TASK REQUIREMENTS: Would you output the entries below only from the line containing "20: (106, 244, 11.72)" through the line containing "37: (143, 340, 6.60)", exactly as they stand and with both ends included?

——

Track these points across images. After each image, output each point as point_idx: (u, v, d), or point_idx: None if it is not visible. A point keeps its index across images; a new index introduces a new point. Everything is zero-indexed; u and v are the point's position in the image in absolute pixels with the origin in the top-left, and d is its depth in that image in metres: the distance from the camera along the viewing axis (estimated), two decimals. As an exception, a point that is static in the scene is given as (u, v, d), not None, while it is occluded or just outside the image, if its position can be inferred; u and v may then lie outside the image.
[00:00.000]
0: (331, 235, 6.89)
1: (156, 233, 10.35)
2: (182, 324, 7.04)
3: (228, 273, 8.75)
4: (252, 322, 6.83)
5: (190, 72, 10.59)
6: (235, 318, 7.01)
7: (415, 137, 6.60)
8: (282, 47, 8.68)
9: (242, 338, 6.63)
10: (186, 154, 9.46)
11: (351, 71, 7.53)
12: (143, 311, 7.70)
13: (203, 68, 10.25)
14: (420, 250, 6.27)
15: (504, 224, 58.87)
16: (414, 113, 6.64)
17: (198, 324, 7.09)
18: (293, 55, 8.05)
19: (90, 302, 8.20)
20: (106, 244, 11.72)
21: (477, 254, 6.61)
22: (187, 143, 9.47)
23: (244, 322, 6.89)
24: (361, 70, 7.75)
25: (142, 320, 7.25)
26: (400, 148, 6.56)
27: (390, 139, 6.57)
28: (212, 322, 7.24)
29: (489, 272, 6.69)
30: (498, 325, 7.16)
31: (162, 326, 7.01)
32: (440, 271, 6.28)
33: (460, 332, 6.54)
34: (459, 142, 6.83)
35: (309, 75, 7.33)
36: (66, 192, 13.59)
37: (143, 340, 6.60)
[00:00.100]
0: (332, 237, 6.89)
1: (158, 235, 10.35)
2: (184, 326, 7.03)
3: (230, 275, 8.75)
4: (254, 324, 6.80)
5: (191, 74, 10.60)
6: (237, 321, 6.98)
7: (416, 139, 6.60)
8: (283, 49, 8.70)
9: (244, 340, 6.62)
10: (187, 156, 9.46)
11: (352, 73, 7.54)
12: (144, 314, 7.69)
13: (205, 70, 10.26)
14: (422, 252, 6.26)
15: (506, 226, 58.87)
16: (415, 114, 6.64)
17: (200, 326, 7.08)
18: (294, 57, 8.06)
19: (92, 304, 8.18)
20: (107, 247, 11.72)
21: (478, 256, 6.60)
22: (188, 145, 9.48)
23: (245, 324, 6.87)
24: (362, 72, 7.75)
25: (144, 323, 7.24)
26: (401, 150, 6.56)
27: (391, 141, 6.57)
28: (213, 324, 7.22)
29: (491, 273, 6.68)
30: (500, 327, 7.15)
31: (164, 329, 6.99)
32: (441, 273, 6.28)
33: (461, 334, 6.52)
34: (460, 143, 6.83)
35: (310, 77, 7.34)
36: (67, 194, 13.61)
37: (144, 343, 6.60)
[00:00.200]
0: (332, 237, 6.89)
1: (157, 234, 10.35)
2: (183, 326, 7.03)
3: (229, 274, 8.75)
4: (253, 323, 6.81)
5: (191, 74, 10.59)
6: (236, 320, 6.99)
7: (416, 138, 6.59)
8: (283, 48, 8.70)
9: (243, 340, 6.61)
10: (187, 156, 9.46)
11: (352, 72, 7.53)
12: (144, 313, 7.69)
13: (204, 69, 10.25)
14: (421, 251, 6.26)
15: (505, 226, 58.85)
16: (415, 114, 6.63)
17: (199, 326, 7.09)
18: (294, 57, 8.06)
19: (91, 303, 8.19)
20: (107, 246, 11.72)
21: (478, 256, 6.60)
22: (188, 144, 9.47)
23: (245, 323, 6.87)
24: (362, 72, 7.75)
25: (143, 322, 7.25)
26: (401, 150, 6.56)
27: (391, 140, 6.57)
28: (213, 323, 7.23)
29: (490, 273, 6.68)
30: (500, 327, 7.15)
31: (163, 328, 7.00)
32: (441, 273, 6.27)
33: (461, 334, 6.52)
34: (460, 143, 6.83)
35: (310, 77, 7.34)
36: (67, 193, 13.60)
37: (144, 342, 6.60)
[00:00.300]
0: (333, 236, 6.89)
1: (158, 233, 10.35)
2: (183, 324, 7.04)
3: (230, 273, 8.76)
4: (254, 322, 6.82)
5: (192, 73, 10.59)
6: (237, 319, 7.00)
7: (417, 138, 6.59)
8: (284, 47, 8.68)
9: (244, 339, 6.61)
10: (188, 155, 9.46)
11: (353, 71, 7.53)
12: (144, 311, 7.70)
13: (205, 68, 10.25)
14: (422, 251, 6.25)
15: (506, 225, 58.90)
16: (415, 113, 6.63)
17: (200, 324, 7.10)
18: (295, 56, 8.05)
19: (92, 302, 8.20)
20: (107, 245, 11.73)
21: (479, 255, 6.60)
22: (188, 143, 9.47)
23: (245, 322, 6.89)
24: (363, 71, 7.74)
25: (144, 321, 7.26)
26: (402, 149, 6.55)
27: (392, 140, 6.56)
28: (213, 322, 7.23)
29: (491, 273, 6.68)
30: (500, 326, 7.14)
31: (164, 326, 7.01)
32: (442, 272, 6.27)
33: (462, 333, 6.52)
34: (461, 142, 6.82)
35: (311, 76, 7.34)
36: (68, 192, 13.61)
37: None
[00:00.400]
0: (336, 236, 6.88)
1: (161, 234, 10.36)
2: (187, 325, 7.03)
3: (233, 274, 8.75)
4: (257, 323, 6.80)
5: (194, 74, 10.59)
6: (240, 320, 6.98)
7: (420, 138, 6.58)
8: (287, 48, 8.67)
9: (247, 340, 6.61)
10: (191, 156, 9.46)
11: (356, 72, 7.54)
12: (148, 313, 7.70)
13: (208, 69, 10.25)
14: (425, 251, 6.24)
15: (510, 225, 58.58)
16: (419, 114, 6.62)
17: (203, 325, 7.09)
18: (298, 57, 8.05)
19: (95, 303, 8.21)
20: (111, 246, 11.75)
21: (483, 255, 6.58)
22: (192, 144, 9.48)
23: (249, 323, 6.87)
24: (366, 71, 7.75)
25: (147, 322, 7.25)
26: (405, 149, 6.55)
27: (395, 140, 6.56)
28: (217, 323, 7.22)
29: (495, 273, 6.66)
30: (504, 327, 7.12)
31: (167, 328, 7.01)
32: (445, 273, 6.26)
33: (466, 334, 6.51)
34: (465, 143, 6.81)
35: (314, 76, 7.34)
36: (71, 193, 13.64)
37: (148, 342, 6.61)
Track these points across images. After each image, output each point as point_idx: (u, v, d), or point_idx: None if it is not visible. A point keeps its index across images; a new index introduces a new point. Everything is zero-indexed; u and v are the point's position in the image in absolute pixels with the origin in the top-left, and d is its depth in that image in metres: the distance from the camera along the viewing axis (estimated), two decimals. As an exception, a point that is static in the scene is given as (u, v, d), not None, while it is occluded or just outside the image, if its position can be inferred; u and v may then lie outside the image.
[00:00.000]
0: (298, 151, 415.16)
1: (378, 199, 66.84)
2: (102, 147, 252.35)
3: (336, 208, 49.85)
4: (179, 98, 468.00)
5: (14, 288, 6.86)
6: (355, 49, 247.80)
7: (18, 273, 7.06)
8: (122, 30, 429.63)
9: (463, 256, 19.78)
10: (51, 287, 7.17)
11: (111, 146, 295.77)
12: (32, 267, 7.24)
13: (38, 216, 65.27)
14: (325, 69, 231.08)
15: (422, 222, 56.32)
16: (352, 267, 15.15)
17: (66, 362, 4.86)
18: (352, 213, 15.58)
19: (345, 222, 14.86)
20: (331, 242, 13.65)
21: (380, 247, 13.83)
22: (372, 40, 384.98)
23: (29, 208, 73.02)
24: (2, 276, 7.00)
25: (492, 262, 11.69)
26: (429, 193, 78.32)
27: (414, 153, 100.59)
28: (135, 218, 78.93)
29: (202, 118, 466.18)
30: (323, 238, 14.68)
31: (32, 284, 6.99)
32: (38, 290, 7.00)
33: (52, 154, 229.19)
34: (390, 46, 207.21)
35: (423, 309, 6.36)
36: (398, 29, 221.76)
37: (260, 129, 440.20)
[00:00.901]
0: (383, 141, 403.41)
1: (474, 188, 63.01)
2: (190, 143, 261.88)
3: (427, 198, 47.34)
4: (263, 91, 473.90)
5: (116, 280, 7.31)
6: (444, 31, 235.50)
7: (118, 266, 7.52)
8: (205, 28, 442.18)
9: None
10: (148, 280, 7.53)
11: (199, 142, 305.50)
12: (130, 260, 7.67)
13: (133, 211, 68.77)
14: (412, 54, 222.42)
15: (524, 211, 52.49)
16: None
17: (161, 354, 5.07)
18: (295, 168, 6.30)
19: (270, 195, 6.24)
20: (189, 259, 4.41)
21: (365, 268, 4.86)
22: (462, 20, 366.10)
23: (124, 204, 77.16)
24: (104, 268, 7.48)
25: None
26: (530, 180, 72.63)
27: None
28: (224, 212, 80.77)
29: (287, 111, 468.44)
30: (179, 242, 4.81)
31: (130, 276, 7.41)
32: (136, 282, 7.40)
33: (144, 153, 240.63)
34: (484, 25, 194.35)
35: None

——

EXERCISE SOLUTION:
20: (106, 244, 11.72)
21: (477, 254, 6.61)
22: (187, 143, 9.47)
23: (244, 322, 6.89)
24: (361, 70, 7.75)
25: (142, 320, 7.25)
26: (400, 148, 6.56)
27: (390, 139, 6.57)
28: (212, 322, 7.24)
29: (489, 272, 6.69)
30: (498, 325, 7.16)
31: (162, 326, 7.01)
32: (440, 271, 6.28)
33: (460, 332, 6.54)
34: (459, 142, 6.83)
35: (309, 75, 7.33)
36: (66, 192, 13.59)
37: (143, 340, 6.60)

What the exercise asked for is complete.